> **WHAT IS NEEDED**: Check each line of the records below and collect those that include the word "following".
---------- SUPPLIED MATERIAL ----------
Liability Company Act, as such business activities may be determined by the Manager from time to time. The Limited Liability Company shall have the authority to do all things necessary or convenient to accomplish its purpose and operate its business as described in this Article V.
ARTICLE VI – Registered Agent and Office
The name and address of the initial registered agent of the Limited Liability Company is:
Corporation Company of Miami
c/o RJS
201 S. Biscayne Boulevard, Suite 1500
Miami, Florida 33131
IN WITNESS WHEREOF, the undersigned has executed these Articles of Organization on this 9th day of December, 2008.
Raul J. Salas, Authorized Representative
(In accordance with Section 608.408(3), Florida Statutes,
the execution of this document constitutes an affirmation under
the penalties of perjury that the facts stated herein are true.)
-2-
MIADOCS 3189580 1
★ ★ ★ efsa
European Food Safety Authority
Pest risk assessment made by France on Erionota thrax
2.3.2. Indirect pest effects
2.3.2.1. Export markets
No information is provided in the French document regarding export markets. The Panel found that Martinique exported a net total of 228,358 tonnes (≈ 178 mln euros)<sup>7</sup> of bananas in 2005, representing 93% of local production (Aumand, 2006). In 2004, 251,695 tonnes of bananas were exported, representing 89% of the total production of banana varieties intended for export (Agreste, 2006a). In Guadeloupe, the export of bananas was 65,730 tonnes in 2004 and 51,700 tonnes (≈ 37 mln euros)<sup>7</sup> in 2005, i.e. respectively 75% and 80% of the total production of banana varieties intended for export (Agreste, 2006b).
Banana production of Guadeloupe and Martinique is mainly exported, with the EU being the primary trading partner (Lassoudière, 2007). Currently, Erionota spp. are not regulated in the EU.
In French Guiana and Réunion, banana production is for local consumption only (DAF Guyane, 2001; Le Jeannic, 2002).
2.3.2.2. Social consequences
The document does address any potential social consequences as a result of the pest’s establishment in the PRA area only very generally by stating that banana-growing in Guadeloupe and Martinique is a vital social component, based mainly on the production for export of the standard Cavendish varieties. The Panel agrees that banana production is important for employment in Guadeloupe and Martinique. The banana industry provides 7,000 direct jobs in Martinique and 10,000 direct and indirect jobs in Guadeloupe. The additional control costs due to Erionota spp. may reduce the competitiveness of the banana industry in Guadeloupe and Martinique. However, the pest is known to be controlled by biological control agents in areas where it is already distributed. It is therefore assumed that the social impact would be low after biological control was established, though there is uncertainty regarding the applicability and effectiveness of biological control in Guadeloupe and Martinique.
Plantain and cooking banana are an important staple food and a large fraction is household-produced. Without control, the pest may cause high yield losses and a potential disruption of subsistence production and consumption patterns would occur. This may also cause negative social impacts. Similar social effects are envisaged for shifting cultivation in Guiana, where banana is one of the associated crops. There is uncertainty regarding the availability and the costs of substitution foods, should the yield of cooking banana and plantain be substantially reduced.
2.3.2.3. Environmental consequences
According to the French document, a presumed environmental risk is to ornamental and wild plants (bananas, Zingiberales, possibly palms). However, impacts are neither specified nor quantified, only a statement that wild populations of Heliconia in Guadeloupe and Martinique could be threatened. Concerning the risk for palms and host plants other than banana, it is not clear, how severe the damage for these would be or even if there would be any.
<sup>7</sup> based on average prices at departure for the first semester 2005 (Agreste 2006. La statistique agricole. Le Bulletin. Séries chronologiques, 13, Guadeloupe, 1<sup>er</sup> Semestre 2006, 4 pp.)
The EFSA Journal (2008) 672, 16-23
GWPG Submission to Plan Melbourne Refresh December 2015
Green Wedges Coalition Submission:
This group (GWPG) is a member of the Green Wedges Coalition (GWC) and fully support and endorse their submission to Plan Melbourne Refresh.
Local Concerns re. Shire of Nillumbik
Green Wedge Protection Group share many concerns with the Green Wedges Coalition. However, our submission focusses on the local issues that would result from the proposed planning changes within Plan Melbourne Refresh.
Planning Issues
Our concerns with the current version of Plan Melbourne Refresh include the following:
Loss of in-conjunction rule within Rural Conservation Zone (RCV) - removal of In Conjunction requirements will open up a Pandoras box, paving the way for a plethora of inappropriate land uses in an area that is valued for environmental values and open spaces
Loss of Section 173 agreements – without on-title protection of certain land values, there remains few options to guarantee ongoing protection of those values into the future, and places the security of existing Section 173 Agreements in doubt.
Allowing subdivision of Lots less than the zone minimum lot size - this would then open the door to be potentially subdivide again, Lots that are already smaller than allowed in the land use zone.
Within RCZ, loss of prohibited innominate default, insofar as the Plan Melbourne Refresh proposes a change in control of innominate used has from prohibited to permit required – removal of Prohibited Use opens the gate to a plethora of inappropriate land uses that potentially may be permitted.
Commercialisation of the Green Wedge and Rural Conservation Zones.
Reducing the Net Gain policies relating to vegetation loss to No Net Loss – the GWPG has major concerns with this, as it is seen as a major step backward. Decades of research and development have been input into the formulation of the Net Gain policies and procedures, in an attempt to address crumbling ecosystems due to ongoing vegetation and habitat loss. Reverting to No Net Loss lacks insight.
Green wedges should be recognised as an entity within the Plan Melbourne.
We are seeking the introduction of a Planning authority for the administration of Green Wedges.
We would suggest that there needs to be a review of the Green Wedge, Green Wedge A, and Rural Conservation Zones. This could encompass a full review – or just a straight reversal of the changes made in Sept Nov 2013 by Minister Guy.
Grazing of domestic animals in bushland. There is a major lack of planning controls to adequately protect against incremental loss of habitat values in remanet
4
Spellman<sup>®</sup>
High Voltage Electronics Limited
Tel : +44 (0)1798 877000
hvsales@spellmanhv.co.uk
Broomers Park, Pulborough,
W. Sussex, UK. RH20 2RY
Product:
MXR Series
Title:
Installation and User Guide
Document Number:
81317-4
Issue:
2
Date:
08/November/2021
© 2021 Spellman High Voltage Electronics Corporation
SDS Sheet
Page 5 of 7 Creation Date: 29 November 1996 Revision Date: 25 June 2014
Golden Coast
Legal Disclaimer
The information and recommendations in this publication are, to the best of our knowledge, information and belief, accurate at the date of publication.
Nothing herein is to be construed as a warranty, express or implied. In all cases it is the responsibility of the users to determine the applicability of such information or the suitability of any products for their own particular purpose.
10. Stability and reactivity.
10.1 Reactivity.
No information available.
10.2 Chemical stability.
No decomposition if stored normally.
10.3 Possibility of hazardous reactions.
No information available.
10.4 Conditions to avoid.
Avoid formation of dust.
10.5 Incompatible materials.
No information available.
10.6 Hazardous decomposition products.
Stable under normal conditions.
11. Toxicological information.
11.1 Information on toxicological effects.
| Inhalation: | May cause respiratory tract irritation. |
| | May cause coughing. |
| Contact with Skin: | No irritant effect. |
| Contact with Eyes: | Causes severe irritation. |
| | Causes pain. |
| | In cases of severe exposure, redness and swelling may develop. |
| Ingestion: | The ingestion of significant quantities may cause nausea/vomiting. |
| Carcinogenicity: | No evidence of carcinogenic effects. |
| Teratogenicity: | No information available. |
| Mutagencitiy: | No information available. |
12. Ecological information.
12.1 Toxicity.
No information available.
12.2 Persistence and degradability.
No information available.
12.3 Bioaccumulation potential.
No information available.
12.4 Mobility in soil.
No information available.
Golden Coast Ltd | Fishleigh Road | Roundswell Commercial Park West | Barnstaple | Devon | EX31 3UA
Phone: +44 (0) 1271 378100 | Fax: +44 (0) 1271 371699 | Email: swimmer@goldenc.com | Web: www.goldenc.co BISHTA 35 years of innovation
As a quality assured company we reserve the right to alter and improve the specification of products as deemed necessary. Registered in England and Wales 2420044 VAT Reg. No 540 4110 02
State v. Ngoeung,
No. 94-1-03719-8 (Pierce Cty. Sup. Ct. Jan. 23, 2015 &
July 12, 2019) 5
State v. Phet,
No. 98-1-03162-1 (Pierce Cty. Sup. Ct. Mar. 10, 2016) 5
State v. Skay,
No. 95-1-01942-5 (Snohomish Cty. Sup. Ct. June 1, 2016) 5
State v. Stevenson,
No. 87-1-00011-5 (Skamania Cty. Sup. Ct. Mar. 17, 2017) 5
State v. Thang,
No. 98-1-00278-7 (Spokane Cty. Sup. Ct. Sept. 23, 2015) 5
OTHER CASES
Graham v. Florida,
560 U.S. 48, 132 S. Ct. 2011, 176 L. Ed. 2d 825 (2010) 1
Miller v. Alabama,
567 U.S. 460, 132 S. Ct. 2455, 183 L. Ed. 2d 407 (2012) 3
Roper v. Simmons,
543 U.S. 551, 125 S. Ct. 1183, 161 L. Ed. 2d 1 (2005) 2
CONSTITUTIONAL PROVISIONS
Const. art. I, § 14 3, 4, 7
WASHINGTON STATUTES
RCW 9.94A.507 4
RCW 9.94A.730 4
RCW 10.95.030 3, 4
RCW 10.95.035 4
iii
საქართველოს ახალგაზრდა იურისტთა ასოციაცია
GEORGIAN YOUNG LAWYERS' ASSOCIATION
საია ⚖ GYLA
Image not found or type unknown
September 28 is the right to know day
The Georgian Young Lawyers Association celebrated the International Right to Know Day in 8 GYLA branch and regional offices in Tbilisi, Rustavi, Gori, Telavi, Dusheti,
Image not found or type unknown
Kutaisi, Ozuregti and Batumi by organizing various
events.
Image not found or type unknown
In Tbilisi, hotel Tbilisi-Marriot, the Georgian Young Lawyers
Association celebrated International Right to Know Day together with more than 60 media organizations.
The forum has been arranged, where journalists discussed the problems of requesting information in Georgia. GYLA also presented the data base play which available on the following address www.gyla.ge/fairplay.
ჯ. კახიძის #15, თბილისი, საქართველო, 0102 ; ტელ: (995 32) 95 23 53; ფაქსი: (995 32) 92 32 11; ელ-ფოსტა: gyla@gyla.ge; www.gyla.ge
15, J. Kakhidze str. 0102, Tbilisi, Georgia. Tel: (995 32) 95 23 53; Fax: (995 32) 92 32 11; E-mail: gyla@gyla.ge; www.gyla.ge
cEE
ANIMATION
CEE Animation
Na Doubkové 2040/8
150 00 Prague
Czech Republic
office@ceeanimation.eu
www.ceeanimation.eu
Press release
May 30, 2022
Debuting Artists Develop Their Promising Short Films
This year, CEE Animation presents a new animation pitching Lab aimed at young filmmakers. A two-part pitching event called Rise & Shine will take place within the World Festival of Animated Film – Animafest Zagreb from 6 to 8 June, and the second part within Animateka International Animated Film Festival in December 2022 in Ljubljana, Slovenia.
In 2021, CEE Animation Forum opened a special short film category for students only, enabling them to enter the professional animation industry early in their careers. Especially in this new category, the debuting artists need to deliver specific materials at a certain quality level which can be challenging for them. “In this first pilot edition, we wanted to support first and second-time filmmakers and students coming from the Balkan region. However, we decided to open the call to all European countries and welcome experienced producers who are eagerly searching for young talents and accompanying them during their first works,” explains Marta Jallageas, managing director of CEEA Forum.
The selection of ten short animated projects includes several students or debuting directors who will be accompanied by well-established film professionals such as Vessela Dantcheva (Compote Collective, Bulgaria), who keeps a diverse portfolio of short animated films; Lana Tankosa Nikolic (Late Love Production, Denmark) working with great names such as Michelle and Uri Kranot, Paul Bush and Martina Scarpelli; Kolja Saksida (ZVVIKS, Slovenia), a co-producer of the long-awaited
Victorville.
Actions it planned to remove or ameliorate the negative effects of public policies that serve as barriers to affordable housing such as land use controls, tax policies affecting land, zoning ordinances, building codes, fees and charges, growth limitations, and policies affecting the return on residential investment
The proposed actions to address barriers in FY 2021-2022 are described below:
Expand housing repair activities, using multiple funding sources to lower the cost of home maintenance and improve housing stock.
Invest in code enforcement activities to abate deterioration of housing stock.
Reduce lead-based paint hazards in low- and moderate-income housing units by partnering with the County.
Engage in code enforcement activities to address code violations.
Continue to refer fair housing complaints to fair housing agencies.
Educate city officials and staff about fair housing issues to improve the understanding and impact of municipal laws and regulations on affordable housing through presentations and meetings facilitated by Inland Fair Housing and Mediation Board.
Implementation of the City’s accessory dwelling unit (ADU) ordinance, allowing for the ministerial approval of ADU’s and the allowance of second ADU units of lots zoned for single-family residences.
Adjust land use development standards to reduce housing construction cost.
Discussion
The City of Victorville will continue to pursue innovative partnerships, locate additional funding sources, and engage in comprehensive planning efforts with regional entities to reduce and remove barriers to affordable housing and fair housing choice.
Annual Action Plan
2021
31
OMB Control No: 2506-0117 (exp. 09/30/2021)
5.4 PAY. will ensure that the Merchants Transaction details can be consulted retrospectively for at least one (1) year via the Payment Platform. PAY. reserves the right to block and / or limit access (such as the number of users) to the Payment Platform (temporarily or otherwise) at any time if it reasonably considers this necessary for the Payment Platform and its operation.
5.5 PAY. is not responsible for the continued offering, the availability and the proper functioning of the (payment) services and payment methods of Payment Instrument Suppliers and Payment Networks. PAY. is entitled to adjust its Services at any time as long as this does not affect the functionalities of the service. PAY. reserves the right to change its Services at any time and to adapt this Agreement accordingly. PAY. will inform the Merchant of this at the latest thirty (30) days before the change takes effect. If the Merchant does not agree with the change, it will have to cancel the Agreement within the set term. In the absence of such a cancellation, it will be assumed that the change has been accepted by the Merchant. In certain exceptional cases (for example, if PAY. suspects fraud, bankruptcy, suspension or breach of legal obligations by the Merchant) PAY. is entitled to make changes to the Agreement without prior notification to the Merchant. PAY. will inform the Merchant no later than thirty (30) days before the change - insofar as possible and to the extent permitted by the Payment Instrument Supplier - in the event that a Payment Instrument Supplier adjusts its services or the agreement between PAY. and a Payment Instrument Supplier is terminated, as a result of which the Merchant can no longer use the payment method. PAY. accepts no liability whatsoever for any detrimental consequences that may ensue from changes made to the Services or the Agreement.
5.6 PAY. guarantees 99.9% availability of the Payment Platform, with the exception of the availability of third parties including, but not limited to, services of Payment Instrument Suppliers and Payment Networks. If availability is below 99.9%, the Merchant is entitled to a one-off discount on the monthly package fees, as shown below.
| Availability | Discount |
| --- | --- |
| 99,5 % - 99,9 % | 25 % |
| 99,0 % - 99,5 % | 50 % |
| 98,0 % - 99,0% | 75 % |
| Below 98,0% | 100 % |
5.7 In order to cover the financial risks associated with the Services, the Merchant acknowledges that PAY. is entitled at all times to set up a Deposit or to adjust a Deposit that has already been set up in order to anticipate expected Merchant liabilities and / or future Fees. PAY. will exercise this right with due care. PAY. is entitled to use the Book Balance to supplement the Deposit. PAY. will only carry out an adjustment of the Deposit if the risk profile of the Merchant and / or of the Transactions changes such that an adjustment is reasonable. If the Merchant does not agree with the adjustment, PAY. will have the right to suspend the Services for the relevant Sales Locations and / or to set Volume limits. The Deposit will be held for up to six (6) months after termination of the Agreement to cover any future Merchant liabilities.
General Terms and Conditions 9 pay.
----------
> **ANSWER**:
Our concerns with the current version of Plan Melbourne Refresh include the following:
The forum has been arranged, where journalists discussed the problems of requesting information in Georgia. GYLA also presented the data base play which available on the following address www.gyla.ge/fairplay.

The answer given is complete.